State of the Universe

Quenching that shapes the first billion years

by Akash Vani (MPA Garching)

Asia/Kolkata
A-304 and Zoom

A-304 and Zoom

Description

Recent JWST observations of the first billion years revealed rapid quenching, structurally evolved galaxies and massive galaxies, exposing tensions with current numerical simulations. I present an upgraded semi-analytic framework called LGalaxies built on top of Gadget-4 in which we systematically tested some of the proposed solutions and introduce a self-consistent, physically motivated prescription for high-efficiency star formation and 'regulated' stellar feedback based on gas surface densities at high redshift within the ΛCDM cosmology. We also update galaxy merging and structural evolution by incorporating gas density-dependent processes and black-hole fueling channels, such as cold-gas inflows triggered by disk instabilities that are frequent at intermediate z. These mechanisms drive morphological transformation and compact galaxy sizes. The upgrades produce a boosted UV luminosity function over 10<z<13, more compact and massive quenched galaxies across 0<z<4, and, owing to already implemented advanced environmental effects, quenched satellite populations already at z>4. Across 0<z<13, from dwarfs to the most massive galaxies, the model reproduces key observables such as stellar mass functions, galaxy size - mass relations, number densities of quenched systems, and the UV luminosity function, while maintaining agreement for the galaxy population at z=0. Methodologically, we introduce a new calibration framework that is ~10× faster than prior implementations in the framework and a redesigned codebase that substantially improves speed and efficiency.

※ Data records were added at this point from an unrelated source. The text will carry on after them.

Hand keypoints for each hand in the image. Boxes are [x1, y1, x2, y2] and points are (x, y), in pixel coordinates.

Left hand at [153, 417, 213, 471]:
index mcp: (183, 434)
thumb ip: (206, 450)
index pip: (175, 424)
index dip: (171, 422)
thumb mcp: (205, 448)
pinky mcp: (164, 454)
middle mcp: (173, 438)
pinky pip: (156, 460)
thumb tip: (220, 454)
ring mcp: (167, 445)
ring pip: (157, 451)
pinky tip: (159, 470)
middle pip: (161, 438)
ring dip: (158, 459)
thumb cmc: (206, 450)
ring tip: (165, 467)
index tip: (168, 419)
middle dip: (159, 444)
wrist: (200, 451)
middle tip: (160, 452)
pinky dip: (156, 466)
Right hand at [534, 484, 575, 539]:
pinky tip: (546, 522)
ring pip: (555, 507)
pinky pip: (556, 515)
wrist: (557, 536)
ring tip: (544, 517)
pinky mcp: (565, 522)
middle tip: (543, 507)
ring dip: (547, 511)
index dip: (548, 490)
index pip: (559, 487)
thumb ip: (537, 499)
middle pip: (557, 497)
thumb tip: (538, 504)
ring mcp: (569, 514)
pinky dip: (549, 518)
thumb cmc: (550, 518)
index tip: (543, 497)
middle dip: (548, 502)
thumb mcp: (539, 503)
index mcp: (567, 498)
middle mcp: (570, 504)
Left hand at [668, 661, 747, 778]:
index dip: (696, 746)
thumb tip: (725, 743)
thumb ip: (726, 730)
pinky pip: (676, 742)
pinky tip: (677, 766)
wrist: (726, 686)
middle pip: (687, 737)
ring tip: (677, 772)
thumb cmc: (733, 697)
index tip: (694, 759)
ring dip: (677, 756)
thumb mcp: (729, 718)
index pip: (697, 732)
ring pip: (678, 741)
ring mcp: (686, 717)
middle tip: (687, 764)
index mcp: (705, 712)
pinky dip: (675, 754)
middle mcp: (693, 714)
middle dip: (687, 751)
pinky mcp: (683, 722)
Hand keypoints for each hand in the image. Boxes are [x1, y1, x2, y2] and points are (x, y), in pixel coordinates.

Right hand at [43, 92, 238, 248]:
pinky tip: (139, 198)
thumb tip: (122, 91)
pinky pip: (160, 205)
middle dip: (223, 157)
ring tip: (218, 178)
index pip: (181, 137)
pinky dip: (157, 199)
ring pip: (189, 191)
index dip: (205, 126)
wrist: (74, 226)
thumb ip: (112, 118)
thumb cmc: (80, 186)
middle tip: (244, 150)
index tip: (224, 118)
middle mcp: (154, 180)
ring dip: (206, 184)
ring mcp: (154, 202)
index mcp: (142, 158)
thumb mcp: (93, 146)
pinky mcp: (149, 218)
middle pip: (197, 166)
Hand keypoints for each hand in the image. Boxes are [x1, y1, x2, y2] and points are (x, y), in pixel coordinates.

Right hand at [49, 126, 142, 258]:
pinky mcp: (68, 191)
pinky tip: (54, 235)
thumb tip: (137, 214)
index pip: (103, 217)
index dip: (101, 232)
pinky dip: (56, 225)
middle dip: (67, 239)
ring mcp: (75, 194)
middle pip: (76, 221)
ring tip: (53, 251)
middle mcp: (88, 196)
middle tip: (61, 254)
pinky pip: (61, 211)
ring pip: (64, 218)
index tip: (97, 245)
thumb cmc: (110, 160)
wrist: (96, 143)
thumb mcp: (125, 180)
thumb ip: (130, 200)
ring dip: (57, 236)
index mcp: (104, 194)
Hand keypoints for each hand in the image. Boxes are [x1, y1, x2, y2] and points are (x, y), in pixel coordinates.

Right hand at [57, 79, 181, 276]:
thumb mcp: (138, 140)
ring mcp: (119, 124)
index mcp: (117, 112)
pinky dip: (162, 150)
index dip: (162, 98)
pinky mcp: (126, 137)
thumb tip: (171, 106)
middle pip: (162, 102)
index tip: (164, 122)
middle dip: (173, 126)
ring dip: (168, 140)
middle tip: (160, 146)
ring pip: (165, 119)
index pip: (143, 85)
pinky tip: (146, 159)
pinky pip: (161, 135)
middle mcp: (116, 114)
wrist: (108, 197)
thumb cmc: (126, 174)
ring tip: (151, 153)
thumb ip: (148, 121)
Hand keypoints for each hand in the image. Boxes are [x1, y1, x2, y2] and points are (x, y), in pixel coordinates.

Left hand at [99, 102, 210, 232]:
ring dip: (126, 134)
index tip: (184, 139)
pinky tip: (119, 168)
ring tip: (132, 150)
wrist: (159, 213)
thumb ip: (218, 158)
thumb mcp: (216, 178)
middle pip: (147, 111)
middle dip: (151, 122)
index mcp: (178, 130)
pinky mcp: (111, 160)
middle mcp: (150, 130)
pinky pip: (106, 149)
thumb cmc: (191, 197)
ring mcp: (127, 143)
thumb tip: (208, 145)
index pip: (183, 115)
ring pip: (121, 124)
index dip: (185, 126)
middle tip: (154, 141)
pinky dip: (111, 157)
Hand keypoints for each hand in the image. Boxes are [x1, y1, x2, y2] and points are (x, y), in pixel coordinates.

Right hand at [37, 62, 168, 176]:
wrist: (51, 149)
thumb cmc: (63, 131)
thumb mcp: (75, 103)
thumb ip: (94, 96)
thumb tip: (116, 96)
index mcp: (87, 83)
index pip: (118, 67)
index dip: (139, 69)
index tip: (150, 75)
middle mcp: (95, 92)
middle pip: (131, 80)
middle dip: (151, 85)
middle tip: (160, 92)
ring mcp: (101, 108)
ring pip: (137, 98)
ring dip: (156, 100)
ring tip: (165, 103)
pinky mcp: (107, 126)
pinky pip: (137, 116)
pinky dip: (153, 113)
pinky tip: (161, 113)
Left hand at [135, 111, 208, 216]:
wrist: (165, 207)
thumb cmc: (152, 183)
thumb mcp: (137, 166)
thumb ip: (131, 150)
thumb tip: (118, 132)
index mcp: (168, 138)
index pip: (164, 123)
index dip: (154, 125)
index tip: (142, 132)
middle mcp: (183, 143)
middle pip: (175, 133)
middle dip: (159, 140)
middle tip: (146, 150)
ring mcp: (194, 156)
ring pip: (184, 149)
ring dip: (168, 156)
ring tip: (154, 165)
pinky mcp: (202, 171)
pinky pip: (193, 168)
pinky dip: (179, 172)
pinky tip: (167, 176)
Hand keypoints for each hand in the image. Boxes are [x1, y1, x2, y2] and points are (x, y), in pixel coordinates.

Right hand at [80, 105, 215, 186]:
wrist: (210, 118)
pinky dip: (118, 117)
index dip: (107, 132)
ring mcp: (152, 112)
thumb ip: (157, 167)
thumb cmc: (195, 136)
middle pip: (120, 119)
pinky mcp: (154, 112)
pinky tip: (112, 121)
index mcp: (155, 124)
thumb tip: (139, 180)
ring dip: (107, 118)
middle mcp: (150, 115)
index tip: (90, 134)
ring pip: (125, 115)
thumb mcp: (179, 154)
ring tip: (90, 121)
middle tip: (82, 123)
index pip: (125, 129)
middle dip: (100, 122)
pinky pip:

We also describe ongoing efforts, such as a high-resolution dark-matter simulation tailored to early-universe galaxy formation, deep learning accelerated parameter exploration, and new drivers of morphological evolution relevant to high-z galaxies. Taken together, these advances, implemented within the fast, modular LGalaxies framework, offer a viable path to resolving several JWST-driven discrepancies and provide a computationally efficient platform for interpreting early galaxy formation.